- [Activity]
Spot each line in the data below containing "Mother" and copy it.

- [Source material]
- - -

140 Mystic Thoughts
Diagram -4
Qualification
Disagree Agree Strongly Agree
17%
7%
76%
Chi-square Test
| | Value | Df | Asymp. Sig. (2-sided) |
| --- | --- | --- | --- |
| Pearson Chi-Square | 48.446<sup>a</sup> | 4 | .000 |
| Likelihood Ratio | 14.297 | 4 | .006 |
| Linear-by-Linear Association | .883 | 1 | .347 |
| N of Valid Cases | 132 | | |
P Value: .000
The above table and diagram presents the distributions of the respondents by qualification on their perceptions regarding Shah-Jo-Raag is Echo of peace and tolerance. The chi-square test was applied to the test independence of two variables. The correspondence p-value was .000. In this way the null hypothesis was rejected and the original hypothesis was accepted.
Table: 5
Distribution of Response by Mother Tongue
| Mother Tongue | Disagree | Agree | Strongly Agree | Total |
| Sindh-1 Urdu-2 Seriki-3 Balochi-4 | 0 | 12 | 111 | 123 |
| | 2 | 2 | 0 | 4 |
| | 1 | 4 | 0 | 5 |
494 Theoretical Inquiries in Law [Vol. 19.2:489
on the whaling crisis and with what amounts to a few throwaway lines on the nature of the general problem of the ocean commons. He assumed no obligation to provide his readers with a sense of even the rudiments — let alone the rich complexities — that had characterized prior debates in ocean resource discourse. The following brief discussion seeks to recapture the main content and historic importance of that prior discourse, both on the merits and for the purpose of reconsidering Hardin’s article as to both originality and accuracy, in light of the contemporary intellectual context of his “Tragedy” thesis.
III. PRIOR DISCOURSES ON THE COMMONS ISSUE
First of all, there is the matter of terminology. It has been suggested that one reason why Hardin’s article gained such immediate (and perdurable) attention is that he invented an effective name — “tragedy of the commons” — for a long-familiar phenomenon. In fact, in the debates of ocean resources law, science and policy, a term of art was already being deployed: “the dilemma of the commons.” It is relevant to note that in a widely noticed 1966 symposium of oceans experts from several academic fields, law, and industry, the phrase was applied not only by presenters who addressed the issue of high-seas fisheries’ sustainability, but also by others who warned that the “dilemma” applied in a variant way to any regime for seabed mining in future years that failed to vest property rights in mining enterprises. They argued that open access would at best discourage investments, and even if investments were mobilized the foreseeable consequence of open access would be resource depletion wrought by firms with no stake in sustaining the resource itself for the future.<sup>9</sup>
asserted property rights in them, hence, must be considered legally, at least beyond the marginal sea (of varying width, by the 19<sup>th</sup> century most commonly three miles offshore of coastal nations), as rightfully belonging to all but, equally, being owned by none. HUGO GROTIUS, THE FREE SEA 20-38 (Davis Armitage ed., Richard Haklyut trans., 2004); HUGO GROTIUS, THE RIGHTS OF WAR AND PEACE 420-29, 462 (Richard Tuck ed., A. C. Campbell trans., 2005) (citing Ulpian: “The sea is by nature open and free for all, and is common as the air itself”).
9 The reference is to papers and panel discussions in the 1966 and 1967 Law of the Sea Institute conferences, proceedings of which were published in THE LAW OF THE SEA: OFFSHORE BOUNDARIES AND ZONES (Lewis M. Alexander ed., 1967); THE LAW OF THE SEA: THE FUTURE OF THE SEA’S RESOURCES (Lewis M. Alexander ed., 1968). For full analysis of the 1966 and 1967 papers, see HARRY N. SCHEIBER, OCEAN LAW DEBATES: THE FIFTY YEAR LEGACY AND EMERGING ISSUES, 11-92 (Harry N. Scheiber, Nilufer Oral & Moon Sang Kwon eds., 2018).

- - -

- [Solved problem]
Distribution of Response by Mother Tongue
| Mother Tongue | Disagree | Agree | Strongly Agree | Total |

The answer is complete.